Innerhalb der letzten paar Monate ist das mittlerweil das
dritte Re-Release der bekannten Psychobilly-Band aus
Großbritannien. So langsam weiss ich auch gar nicht mehr,
was ich da noch groß besprechen soll, hat die Band über
die Jahre hinweg ihren Stil doch nicht groß geändert.
Das hier vorliegende Album erschien ursprünglich zum ersten
Mal im Jahr 1984 und hatte damals wohl 'nen relativ großen
Erfolg in den Independent Charts.
Auch auf diesem Album gibts die für die Meteors bekannte
Mischung aus Psychobilly, Rockabilly und einem Schuss Punk.
Die trashige Produktion passt dabei perfekt zur Mucke. Auch
wenn Psychobilly nicht unbedingt meine Musik ist, finden sich
auf diesem Album wieder ein paar richtig gute Ohrwürmer. Songs
wie "Eat the Baby", "Electro" und vor allem "Michael Myers"
sind total eingängig und setzen sich gleich nach dem ersten
Hören im Ohr fest.
Die Aufmachung der CD geht in Ordnung, allerdings wurde auch
hier leider wieder auf die Texte verzichtet. Die CD kommt im
schicken Digi-Pack und enthält einen kurzen Text zur Entstehung
der CD. Neben den Original-Tracks von ihrem dritten Longplayer
gibt es auf der CD noch 4 rare Bonus-Tracks.

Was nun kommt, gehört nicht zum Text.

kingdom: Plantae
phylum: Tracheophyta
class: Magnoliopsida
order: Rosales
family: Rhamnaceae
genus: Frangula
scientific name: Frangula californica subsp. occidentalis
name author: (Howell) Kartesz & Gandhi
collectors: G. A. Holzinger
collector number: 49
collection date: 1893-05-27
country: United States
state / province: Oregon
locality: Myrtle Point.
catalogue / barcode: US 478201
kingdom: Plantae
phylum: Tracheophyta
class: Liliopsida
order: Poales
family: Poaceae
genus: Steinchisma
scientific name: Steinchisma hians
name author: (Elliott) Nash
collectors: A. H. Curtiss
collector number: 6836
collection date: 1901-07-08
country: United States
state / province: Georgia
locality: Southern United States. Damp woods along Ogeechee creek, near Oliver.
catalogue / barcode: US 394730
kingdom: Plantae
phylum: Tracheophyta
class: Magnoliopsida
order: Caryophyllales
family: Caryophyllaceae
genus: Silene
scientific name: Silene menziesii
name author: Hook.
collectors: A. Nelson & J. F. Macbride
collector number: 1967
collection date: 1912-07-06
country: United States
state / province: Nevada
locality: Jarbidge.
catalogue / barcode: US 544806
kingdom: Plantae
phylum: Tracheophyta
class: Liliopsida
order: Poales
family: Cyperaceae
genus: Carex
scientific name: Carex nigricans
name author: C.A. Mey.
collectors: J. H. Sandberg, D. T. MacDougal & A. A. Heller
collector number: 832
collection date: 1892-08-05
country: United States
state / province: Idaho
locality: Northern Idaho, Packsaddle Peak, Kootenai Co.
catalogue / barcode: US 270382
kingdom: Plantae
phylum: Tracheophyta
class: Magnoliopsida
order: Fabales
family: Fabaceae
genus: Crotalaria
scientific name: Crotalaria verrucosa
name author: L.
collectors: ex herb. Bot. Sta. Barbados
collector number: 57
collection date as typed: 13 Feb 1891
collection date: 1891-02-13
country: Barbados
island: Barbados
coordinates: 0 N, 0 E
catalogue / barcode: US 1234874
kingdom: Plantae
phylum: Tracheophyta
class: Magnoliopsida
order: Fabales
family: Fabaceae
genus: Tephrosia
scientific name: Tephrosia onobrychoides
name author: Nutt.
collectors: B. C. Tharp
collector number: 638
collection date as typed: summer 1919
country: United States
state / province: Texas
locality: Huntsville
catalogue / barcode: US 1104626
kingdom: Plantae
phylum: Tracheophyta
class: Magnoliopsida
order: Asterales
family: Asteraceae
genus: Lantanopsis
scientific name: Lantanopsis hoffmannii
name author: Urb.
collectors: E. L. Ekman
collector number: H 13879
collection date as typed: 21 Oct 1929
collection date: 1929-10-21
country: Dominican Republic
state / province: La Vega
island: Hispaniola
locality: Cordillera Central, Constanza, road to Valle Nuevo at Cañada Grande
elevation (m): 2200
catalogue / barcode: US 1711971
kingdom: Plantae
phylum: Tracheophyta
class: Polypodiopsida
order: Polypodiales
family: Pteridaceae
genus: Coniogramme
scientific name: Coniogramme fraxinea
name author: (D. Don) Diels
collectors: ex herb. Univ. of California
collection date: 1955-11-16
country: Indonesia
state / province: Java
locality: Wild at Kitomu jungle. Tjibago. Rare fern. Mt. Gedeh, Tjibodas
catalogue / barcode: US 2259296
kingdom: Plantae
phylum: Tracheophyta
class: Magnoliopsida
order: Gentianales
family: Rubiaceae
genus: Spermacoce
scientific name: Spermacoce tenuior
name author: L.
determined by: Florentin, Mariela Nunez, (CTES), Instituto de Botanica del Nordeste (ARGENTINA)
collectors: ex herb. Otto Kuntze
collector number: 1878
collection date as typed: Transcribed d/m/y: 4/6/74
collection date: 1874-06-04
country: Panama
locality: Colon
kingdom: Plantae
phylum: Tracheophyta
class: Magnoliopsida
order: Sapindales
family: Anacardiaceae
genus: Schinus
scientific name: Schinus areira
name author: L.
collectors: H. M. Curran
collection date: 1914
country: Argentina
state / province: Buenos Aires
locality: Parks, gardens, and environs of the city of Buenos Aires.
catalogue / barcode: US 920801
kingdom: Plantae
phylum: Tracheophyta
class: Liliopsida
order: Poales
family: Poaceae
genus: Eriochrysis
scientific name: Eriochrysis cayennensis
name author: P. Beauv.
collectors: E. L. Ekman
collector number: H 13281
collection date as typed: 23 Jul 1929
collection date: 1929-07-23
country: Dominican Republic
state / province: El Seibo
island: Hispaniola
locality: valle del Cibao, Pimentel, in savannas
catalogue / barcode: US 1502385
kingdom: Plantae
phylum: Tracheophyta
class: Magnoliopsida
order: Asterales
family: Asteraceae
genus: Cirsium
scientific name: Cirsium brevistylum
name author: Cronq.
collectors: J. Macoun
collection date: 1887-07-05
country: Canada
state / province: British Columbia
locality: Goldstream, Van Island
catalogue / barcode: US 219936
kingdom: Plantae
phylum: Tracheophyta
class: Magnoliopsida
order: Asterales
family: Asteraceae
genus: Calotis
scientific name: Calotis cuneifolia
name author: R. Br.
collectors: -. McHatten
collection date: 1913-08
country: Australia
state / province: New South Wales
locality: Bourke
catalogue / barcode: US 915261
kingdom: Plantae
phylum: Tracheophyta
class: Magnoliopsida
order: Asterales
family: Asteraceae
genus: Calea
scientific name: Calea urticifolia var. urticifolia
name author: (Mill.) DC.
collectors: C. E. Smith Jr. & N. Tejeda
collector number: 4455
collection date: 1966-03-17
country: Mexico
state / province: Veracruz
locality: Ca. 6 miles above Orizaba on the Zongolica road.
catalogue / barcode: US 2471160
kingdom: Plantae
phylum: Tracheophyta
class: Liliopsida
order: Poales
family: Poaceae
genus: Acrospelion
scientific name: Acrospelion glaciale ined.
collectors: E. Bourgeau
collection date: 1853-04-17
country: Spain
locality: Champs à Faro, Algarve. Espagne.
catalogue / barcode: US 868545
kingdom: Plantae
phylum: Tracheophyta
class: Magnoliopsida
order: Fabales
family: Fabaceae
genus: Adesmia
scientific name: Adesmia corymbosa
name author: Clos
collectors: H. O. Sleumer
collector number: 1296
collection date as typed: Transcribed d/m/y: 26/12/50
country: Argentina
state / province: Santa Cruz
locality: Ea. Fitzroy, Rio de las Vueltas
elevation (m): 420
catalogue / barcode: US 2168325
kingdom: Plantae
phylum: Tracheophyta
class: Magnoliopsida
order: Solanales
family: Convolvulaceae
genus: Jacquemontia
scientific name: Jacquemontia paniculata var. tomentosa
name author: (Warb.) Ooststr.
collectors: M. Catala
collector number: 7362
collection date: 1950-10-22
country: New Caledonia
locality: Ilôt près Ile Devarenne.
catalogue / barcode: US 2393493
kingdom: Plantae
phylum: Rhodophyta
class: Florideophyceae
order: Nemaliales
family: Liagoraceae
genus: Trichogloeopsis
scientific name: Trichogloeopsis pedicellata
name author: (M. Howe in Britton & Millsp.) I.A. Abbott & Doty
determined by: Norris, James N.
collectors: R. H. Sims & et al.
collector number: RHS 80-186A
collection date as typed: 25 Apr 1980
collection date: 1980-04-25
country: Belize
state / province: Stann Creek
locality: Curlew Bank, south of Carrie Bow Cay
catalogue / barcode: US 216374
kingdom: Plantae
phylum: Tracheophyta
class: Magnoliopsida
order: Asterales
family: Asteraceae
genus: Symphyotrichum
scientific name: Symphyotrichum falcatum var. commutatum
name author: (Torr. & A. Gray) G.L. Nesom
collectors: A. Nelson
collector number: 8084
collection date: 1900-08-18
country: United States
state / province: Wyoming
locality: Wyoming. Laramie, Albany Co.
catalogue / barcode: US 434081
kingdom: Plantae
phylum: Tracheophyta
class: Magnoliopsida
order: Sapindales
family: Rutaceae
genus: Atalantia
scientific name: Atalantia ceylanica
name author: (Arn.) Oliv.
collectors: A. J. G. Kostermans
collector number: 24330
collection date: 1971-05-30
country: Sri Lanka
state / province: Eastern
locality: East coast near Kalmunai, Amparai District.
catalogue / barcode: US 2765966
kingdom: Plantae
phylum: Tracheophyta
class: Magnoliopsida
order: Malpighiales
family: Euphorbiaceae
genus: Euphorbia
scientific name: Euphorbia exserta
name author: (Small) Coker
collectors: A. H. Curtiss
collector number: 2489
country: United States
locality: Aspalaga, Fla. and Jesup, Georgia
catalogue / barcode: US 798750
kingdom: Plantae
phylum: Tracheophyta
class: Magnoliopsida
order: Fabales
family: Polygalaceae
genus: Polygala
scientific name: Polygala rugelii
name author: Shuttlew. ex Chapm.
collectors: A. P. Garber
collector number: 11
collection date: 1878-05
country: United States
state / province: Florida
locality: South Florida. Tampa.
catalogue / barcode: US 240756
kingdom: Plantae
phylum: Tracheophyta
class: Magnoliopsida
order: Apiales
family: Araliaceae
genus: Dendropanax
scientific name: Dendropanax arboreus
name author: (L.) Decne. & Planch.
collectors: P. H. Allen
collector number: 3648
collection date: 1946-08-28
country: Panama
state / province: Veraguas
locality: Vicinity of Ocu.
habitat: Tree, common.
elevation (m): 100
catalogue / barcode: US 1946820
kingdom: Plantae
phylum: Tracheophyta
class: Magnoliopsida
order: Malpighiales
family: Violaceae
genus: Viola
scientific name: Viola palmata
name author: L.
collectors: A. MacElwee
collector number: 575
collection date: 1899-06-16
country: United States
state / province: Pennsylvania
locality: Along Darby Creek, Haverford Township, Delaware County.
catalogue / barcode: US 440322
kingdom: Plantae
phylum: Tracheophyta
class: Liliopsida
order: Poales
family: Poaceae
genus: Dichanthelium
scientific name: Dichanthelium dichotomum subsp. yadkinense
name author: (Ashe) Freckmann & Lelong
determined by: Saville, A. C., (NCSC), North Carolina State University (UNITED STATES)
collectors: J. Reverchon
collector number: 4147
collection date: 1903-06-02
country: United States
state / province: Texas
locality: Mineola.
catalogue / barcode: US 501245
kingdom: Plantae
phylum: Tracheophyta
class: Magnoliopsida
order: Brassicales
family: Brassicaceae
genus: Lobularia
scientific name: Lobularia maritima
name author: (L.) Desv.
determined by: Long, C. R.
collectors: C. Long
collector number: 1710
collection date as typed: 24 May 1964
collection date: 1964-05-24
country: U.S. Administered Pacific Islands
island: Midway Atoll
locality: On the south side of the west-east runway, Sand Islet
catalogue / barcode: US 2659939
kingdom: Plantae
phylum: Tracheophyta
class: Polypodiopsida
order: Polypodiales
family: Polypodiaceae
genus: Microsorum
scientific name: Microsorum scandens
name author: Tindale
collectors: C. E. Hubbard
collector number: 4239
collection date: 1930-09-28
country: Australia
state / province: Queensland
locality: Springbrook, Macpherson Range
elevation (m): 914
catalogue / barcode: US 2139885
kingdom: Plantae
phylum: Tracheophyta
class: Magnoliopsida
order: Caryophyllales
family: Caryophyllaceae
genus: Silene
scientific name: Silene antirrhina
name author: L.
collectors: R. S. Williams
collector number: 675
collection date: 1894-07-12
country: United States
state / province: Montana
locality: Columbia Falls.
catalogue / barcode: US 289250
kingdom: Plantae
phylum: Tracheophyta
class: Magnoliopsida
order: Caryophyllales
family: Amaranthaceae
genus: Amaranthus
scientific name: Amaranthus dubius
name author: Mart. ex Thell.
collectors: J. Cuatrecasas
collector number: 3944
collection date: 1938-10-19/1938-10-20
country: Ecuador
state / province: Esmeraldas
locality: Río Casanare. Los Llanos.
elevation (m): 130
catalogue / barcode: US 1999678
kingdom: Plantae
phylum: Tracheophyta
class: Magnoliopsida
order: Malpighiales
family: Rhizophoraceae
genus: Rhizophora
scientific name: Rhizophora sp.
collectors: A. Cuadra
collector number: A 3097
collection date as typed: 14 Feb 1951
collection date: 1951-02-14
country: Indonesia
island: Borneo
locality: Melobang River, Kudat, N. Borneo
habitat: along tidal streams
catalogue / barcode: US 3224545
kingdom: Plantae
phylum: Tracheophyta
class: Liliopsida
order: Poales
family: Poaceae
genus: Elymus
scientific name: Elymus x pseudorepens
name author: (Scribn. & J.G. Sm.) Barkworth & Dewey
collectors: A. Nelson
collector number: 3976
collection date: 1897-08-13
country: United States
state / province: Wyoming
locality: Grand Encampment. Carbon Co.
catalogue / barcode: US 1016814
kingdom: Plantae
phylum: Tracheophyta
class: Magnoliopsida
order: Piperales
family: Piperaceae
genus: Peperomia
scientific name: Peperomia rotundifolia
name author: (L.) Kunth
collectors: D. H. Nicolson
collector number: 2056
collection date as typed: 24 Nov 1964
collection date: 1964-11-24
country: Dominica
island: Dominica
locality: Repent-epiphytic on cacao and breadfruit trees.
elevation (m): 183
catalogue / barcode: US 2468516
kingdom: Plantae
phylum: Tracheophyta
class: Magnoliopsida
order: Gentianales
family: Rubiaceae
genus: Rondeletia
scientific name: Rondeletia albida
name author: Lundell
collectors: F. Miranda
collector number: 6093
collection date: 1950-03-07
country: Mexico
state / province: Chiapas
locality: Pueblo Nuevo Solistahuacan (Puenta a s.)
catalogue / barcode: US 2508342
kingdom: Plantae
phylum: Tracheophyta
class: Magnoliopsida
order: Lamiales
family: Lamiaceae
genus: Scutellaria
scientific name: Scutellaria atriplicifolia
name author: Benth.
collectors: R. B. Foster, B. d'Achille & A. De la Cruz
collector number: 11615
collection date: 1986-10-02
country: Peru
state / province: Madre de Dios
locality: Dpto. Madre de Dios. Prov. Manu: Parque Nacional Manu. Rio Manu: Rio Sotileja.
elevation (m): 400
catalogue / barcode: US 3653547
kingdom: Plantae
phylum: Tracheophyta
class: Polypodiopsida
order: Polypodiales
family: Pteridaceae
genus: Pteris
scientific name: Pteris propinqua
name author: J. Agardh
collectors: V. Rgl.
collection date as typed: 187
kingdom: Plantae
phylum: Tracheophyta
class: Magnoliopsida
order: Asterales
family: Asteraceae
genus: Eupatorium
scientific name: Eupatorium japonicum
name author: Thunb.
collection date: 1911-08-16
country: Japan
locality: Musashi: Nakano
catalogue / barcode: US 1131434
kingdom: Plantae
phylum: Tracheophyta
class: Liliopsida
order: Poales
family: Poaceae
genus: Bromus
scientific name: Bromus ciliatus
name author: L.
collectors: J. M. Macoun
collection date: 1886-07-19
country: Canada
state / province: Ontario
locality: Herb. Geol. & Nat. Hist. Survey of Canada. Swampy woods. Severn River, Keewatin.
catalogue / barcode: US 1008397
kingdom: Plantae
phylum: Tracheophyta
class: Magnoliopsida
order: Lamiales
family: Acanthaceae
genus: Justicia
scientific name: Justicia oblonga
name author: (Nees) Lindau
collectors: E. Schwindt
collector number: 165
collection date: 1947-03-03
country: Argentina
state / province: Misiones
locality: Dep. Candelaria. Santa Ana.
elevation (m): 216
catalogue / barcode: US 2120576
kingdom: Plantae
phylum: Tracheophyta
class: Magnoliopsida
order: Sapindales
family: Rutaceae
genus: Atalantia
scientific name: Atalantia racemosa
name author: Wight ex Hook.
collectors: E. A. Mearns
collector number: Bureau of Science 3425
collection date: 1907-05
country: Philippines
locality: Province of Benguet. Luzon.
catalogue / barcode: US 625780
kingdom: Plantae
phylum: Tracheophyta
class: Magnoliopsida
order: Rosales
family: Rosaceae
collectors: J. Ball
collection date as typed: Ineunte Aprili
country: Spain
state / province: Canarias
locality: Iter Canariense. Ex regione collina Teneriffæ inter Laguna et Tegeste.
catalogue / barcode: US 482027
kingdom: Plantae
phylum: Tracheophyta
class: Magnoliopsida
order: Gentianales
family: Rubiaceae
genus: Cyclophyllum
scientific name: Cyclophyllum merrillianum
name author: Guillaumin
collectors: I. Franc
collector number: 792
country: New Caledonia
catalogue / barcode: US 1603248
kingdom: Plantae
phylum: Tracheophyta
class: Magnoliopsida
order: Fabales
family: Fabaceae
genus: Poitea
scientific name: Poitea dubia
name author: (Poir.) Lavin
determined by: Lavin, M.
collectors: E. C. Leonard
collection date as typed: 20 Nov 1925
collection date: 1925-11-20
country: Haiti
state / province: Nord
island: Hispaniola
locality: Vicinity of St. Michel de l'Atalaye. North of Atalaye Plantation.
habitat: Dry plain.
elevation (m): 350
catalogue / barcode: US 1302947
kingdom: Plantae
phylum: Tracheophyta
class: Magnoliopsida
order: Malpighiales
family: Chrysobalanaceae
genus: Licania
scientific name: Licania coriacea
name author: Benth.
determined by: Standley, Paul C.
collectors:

The Meteors - Monkey's Breath - CD / Band-Homepage / Anagram Records

Tracklist:

01.) Do The Demolition Rock
02.) Hogs & Cuties
03.) Alligator Man
04.) Rhythm Of The Bell
05.) Out Of Time
06.) Ain't Gonna Bring Me Down
07.) Night Of The Werewolf
08.) Take A Ride
09.) Just The Three Of Us
10.) Meat Is Meat
11.) Sweet Love On My Mind
12.) Joba's Snake
Bonus Track:
13.) Bad Moon Rising
14.) Rhythm Of The Bell
15.) Hogs & Cuties (12" Mix)

Kritik:

Nachdem in den letzten Monaten ein Großteil der
Veröffentlichungen von den Meteors von Anagram
Records neu aufgelegt wurden und ich jedes Mal ein
Review dazu geschrieben habe, fällt mir so langsam
nichts mehr ein, was ich zur Band noch schreiben
kann ohne mich ständig zu wiederholen.
Auf diesem Grund schreibe ich diesmal auch überhaupt
nichts zur Band-Geschichte (die sollte mittlerweile
allgemein bekannt sein) und auch nichts zur musikalischen
Seite, da die Band ihren Stil in all den Jahren nicht
groß geändert hat und auch die musikalische Seite in
den letzten Reviews ausführlich dargelegt wurde.
Bei "Monkey's Breath" handelt es sich um einen weiteren
Klassiker dieser legendären Psychobilly-Band. Im Original
erschien die Platte 1985 und schaffte es in die Top 10
der Independent Charts. Neben den 12 Original-Tracks gibt
es auf diesem Rerelease noch 3 weitere Bonus-Tracks.
Zudem kommt die CD im schicken Digi-Pack inkl. einer
ausführlichen Geschichte zur Entstehung der Platte.